• SIMAN-TOV, ORIT

  • $400.00

  • About the Item

    Rescue Excavation, The Western Wall Plaza, 2007
    C-print
    9 7/8 x 14 7/16 inches on 12 x 16 inch paper
    Signed Edition of 50

    (Israel, b. 1971)

    Orit Siman-Tov’s photographs examine how diverse factors—geographical, historical, political, social, and religious—shape perceptions of particular places in Israel and also affect the activities of the people who visit them. Her recent Rescue Excavationsseries focuses on the state-mandated excavation projects carried out prior to new construction. Intended to protect valuable archeological findings from being irreversibly damaged, in effect these excavations strip away layers of the current landscape to reveal a glimpse of a location’s past.
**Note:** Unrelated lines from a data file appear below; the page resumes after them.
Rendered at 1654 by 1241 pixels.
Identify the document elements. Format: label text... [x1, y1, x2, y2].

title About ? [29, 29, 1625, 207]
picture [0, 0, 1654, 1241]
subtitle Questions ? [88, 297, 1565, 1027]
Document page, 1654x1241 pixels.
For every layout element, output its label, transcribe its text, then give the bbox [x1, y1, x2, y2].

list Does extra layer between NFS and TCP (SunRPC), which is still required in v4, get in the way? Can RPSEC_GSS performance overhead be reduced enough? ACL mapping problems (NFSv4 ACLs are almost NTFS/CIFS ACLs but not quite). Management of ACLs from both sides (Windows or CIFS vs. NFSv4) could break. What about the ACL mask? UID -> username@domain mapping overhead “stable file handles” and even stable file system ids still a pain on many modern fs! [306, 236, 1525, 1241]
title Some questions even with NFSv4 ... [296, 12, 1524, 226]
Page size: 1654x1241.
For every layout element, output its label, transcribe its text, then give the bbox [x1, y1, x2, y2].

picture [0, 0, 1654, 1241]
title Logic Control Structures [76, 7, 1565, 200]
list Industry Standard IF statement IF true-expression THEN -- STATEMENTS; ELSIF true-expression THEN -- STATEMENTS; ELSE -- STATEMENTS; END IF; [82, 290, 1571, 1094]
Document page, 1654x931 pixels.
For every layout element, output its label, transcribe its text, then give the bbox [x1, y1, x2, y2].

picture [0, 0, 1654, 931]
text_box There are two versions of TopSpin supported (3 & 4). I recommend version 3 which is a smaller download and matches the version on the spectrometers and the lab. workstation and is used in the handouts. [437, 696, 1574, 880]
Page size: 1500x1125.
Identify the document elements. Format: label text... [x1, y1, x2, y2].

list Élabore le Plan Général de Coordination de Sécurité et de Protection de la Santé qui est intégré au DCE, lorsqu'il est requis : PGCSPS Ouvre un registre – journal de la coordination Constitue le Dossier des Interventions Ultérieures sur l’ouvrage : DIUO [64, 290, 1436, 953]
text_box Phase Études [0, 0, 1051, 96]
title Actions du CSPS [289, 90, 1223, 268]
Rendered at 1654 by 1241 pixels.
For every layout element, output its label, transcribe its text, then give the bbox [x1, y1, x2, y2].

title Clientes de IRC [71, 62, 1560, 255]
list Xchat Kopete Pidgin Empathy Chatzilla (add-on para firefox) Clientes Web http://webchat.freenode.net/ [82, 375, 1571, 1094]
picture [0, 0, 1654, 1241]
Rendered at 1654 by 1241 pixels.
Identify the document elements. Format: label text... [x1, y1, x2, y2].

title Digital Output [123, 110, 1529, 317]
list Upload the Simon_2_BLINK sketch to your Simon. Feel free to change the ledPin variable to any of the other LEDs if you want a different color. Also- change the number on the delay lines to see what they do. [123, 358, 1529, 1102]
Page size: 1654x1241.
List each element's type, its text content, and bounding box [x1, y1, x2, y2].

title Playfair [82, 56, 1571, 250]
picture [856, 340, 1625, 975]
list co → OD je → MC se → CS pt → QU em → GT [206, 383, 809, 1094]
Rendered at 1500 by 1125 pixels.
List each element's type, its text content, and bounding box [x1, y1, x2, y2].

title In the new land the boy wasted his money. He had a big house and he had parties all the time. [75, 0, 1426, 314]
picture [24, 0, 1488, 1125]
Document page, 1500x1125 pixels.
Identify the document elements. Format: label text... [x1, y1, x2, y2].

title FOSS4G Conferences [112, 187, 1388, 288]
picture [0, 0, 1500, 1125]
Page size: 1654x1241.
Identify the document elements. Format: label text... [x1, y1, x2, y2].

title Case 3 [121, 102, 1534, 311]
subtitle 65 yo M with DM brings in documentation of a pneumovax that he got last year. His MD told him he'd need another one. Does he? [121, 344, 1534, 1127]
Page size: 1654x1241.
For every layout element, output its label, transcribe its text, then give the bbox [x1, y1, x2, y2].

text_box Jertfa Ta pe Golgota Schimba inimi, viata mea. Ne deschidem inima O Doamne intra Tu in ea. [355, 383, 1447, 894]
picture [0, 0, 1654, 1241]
Officially speaking, these investigations rarely yield consequential discoveries, and new development is usually approved, but Siman-Tov's photographs find these routine procedures to be compelling revelations in their own right. In the process her work sheds light on the constant negotiation of architectural planning, state law, and cultural values, showing these excavation sites to be densely layered constructions of more abstract forces as well. 

    Siman-Tov received a BFA in photography from Bezalel Academy of Art, Jerusalem (1997). Her work has been exhibited in Israel at the Herzlia Museum of Art and the Haifa Museum, and in Chicago at the Schneider Gallery, among other venues. She has received a Young Artist prize from the Israeli Ministry of Education, and she was a finalist in 2007 for the International Jewish Artists of the Year Award in association with the London Jewish Museum of Art/Ben Uri Gallery. Her work is held in a number of public collections, including the Haifa Museum, Israel.